→ **Teks Dokumen**:
Dalam ajaran hukum positif di lihat pada praktiknya, hukum sesungguhnya berkaitan dengan kepastian hukum, bukan keadilan hukum. Keadilan hukum adalah sesuatu yang dominan dalam perbincangan tentang filsafat hukum dan politik hukum. Tema-tema ini dibahas sebagai wacana akademik oleh para sarjana hukum di kelas-kelas di perguruan tinggi. Para praktisi hukum yang meliputi polisi, jaksa, hakim, dan para penasihat dan pembela hukum, berkaitanl dengan apa yang tertulis dalam kitab undang-undang, bukan pada prinsip-prinsip abstrak yang memenuhi buku-buku teks pengajaran hukum dan ilmu hukum. Dengan kata lain, para praktisi hukum sangat terikat dengan apa yang ditulis dalam hukum positif, bukan dalam hukum yang diidealkan oleh para sarjana dan ilmuwan hukum lainnya.
Dalam ajaran hukum positif, sangat jelas apa yang dianggap hukum dan bukan. Yang disebut pertama selalu terdapat dalam undang-undang dan peraturan lainnya, sekurang-kurangnya termaktub di dalamnya secara implisit. Apa yang tidak tertulis dalam undang-undang, bukanlah hukum positif betapapun itu dipercaya sebagai keharusan dan ideal serta adil oleh banyak orang. Karena itu menilai sebuah keputusan hukum sebagai adil atau tidak adalah sebuah pekerjaan yang mungkin berguna bagi banyak orang termasuk ahli hukum, ahli ilmu politik, atau bahkan para politisi, tetapi tidak untuk para praktisi hukum yang bekerja dalam kerangka ajaran hukum positif.

Entri yang diambil dari sebuah koleksi
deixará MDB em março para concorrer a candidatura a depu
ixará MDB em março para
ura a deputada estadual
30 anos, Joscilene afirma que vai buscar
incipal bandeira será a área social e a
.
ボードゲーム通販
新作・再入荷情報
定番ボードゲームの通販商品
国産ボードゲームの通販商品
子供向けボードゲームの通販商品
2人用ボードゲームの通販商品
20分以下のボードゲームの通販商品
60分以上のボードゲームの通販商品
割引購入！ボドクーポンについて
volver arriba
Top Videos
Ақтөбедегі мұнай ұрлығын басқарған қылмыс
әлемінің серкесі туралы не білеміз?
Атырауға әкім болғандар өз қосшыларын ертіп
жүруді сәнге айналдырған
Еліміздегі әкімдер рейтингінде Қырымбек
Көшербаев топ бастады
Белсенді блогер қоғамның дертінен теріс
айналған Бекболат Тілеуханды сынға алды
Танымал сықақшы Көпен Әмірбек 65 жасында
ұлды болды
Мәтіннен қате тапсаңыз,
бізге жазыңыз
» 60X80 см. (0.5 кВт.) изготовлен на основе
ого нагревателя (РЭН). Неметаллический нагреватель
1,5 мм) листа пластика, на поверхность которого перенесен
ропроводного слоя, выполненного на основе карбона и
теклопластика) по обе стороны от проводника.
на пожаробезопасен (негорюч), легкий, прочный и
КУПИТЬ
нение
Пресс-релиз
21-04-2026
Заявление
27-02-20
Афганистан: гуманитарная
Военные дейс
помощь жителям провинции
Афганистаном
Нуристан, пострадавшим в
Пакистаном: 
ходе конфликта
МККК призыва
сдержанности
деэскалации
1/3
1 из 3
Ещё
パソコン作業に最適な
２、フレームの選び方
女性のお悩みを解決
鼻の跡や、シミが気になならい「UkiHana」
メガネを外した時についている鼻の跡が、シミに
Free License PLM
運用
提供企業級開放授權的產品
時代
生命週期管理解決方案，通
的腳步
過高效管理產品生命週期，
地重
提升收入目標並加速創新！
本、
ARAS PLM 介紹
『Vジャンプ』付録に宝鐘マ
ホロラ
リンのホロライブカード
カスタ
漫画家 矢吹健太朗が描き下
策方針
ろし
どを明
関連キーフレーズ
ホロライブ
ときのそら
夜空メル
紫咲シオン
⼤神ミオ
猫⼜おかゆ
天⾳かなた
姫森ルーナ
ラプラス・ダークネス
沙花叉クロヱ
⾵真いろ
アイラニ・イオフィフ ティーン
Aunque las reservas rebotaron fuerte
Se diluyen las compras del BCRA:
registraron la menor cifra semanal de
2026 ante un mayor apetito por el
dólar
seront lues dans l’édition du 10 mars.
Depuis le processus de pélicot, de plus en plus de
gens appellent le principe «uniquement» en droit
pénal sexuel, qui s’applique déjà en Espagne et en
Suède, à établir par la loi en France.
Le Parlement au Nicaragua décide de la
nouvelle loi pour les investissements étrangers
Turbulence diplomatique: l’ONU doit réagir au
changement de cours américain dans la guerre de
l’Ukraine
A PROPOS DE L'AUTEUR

→ **Petunjuk Tugas**:
- 1) Berdasarkan teks tentang hukum positif, jelaskan dalam satu sampai tiga kalimat mengapa menilai adil atau tidaknya sebuah keputusan hukum bukan pekerjaan para praktisi hukum.
- 2) Menurut teks tentang hukum positif, di mana para sarjana hukum membahas tema keadilan hukum sebagai wacana akademik?
- 3) Sebutkan semua pihak yang termasuk praktisi hukum menurut teks tentang hukum positif.
Catatan-catatan itu tidak ada hubungannya dengan teks tentang hukum positif.

→ **Jawaban Tiap Tugas**:
- 1) Dalam ajaran hukum positif, apa yang tidak tertulis dalam undang-undang bukanlah hukum positif, betapapun banyak orang memercayainya sebagai keharusan, ideal, dan adil. Para praktisi hukum bekerja dalam kerangka ajaran itu dan terikat pada apa yang tertulis dalam hukum positif. Karena itu, penilaian adil atau tidaknya sebuah keputusan tidak berguna bagi mereka.

- 2) Di kelas-kelas di perguruan tinggi.

- 3) Polisi, jaksa, hakim, para penasihat hukum, dan para pembela hukum.